If you have an IRA and you are approaching retirement age, you have probably heard the term “required minimum distribution” (RMD). But do you know the details of how the rules work and what they mean for you? Here are five facts about RMDs that every IRA owner should know.

  1. If you have a traditional IRA (including a SEP or SIMPLE IRA), you must take an RMD for each year beginning for the year you reach age 73. If you are still working, that will not delay when you must take an RMD from any IRAIf you have a Roth IRA, no RMDs are required during your lifetime.

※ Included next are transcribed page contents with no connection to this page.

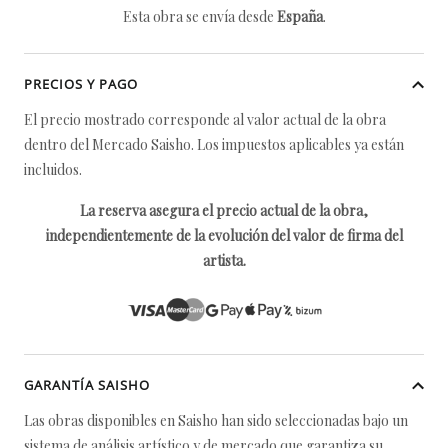
Esta obra se envía desde
España
.
PRECIOS Y PAGO
El precio mostrado corresponde al valor actual de la obra
dentro del Mercado Saisho. Los impuestos aplicables ya están
incluidos.
La reserva asegura el precio actual de la obra,
independientemente de la evolución del valor de firma del
artista.
GARANTÍA SAISHO
Las obras disponibles en Saisho han sido seleccionadas bajo un
sistema de análisis artístico y de mercado que garantiza su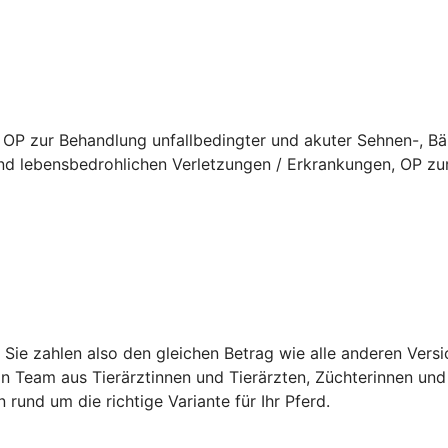
 OP zur Behandlung unfallbedingter und akuter Sehnen-, B
d lebensbedrohlichen Verletzungen / Erkrankungen, OP zur
t. Sie zahlen also den gleichen Betrag wie alle anderen Ver
in Team aus Tierärztinnen und Tierärzten, Züchterinnen und 
n rund um die richtige Variante für Ihr Pferd.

Converting your IRA to Roth IRA would result in no further RMDs being required in your lifetime.
  2. The deadline for taking your first RMD is your required beginning date, which is April 1 of the year following the year you reach age 73. This is the only time you will have beyond the calendar year to take your RMD. The deadline for taking your RMD for years after you reach age 73 is December 31If you delayed taking your first RMD until April 1 of the following year, you will then need to take another RMD by December 31 to satisfy the requirement for the second year.
  3. RMDS are calculated separately for each IRA, but then may be aggregated and the total amount taken from one IRA. You may not take the RMD for an IRA from your company plan or from your Roth IRA. You can aggregate traditional IRAs that you own. You can separately aggregate IRAs inherited from the same person. Your RMD may not be rolled over to another IRA or converted to a Roth IRA. Once you have satisfied your RMD for the year for your IRA, you may then roll over or convert the IRA.
  4. Your RMD is calculated by dividing your December 31 prior-year IRA balance by a life expectancy factor. The year-end balance may need to be adjusted in rare circumstances like rollovers or transfers that are outstanding on December 31 of the prior year. Life expectancy is determined using the Uniform Lifetime Table, unless the sole beneficiary of your IRA for the entire year is your spouse who is more than ten years younger than you. If that is the case, you would use the Joint Life Expectancy Table. Special rules apply for death and divorce when it comes to using this table.
  5. If you fail to take your RMD by the deadline there is 25% penalty on the amount of the shortfall. If you miss your RMD for the year, you should take it as soon as possible. You should consult with your tax advisor about filing Form 5329 and asking for a waiver of the penalty. The IRS will waive the penalty for good cause.